More

_jonas · 2025-07-03T20:48:37 1751575717

Evals are critical, and I love the practicality of this guide!

One problem not covered here is: knowing which data to review.

If your AI system produces say 95% accurate responses, your Evals team will spend too much time reviewing production logs to discover different AI failure modes.

To enable your Evals team to only spend time reviewing the high-signal responses that are likely incorrect, I built a tool that automatically surfaces the least trustworthy LLM responses:

https://help.cleanlab.ai/tlm/

Hope you find it useful, I made sure it works out-of-the-box with zero-configuration required!

hamelsmu · 2025-07-03T21:07:51 1751576871

Hamel here. Thanks so much for asking this question! I will work on adding it to the FAQ. Please keep these coming!

_jonas · 2025-05-06T03:08:22 1746500902

This is why I built a startup for automated real-time trustworthiness scoring of LLM responses: https://help.cleanlab.ai/tlm/

Tools to mitigate unchecked hallucination are critical for high-stakes AI applications across finance, insurance, medicine, and law. At many enterprises I work with, even straightforward AI for customer support is too unreliable without a trust layer for detecting and remediating hallucinations.

insane_dreamer · 2025-05-06T05:09:19 1746508159

Who is watching the watchers?

How do we know the TLM is any more accurate than the LLM (especially if it's not trained on any local data)? If determining veracity were that simple, LLMs would just incorporate a fact-checking stage.

_jonas · 2025-05-07T23:31:30 1746660690

You might be thinking of LLM as-a-judge, where one simply asks another LLM to fact-check the response. Indeed that is very unreliable due to LLM hallucinations, the problem we are trying to mitigate in the first place.

TLM is instead an uncertainty estimation technique applied to LLMs, not another LLM model.

_jonas · 2025-04-17T19:42:31 1744918951

Exactly, that's why my startup recommends all LLM outputs should come with trustworthiness scores:

https://cleanlab.ai/tlm/

_jonas · 2025-04-17T19:39:46 1744918786

My startup is working on this fundamental problem.

You can try out our early product here: https://cleanlab.ai/tlm/

(free to try, we'd love to hear your feedback)

Reubensson · 2025-04-18T08:46:47 1744966007

Tested the free chat. The chat bot gave slightly incorrect answer, and trustworthiness gave it score of 0.749 and said the answer is completely incorrect, which was not actually the case. Seems more confusing with two answers that are somewhat wrong.

_jonas · 2025-04-17T19:34:49 1744918489

I see this fallacy often too.

My company provides hallucination detection software: https://cleanlab.ai/tlm/

But we somehow end up in sales meetings where the person who requested the meeting claims their AI does not hallucinate ...

_jonas · on Nov 3, 2024

Has anyone run any meaningful benchmarks of this vs. google vs. perplexity?

Chkhikvadze · on Nov 4, 2024

I would love to have it as well.

_jonas · on Nov 3, 2024

This one looks pretty good, haven't tried it yet though: https://github.com/QuivrHQ/quivr

_jonas · on Nov 3, 2024

It's fun to try and guess what semantic concepts might be captured within individual dimensions / pairs of dimensions of the embeddings space.

_jonas · on Nov 3, 2024

Curious to learn how much harder it is to red-team models that use the second line of defense of an explicit guardrails library that checks the LLM response in a second step. Such as Nvidia's Nemo Guardrails package.

_jonas · on Nov 3, 2024

I'm excited for LLM applications that can setup, monitor/validate, and optimize data pipelines at scale. Seems possible soon given that SQL and most data records aren't intended to be human-friendly

sph · on Nov 3, 2024

Ah, the hubris of youth.

sourcepluck · on Nov 3, 2024

Either this is a joke comment, or you haven't seen https://ludic.mataroa.blog/blog/i-will-fucking-piledrive-you...
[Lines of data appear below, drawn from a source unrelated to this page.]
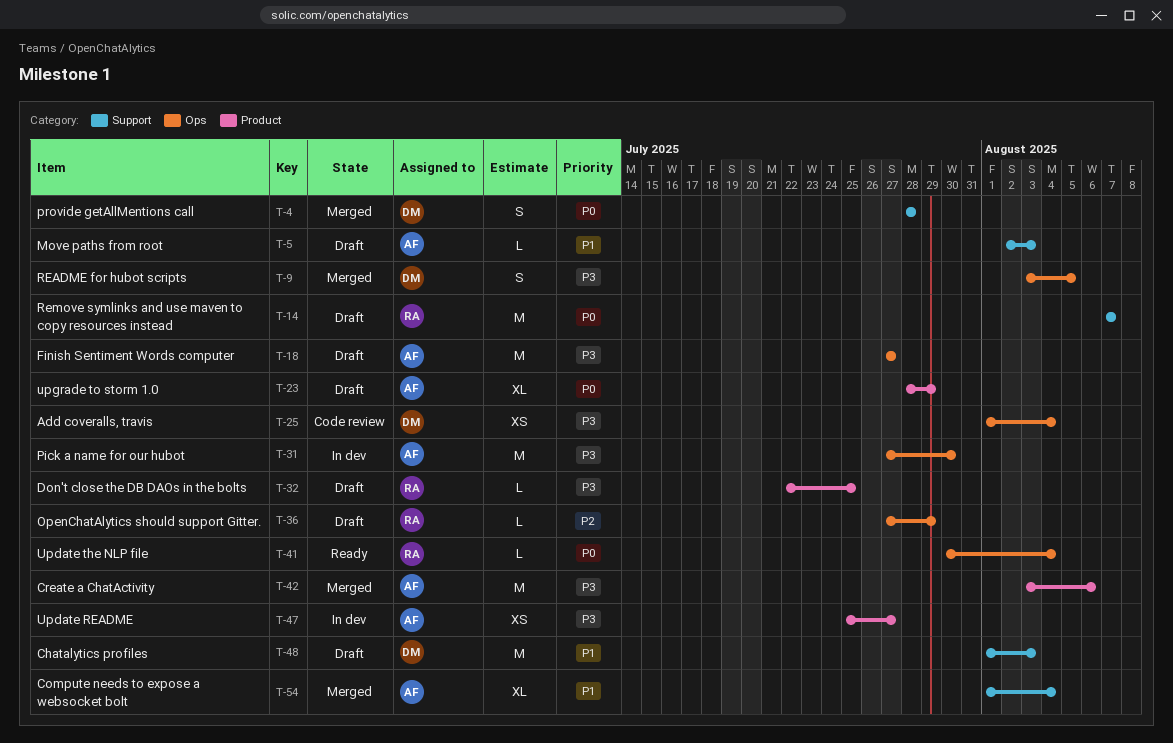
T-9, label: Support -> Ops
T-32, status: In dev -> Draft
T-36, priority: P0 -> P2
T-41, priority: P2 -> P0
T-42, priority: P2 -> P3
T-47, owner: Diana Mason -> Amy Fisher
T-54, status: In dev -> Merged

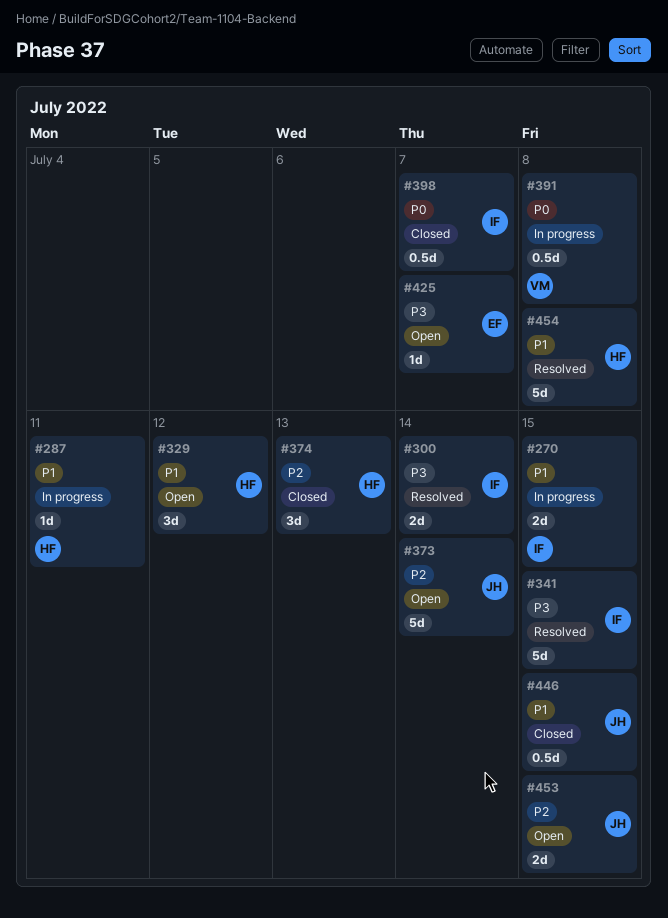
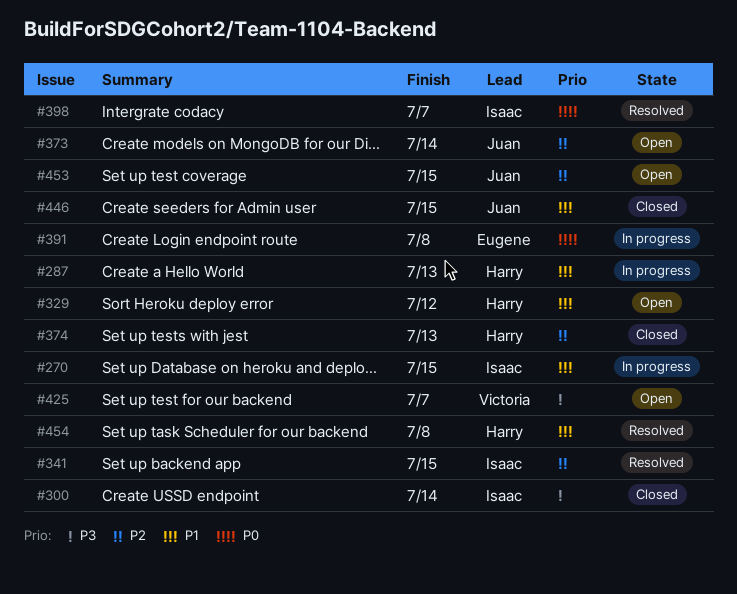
#287, due: Jul 11 -> Jul 13
#300, status: Resolved -> Closed
#341, priority: P3 -> P2
#391, owner: Victoria -> Eugene
#398, status: Closed -> Resolved
#425, owner: Eugene -> Victoria

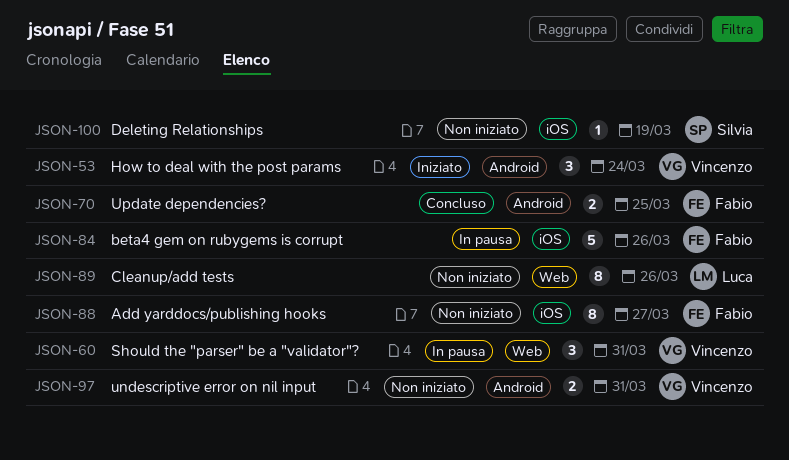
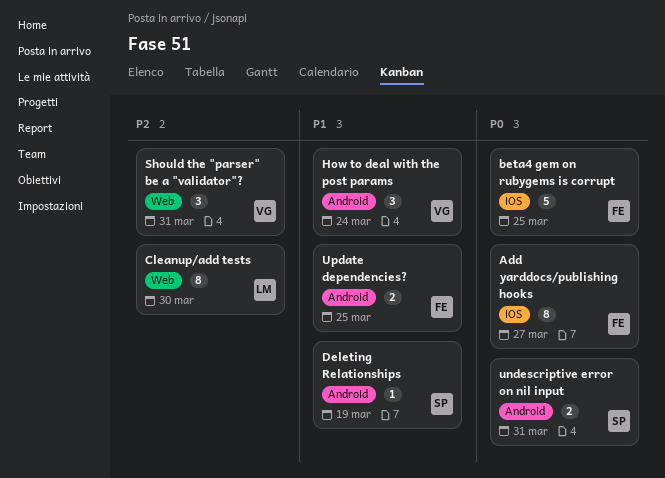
beta4 gem on rubygems is corrupt, due: Mar 26 -> Mar 25
Cleanup/add tests, due: Mar 26 -> Mar 30
Deleting Relationships, label: iOS -> Android
undescriptive error on nil input, owner: Vincenzo -> Silvia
FridgeSeal · on Nov 3, 2024

Once again. Because clearly this needs to be said loudly and repeatedly.

That is a _technical solution_ to a fundamentally _social_ problem.

hermitcrab · on Nov 3, 2024

And now we have two problems...

hinkley · on Nov 3, 2024

Ten problems. Regex is for wusses who fear danger. LLMs are where real men turn.

spencerchubb · on Nov 3, 2024

When LLMs can do the following, they might be able to fix data hell:

- Negotiate with different teams to figure out what a field means

- Be told that a field should be converted from one format to another, but oh wait it's causing errors somewhere downstream because it was told the wrong instructions

- People come to you with some issue about the code you maintain, and you dig enough to realize the root cause is another team's code

hinkley · on Nov 3, 2024

- explain how they came up with “12” as the answer.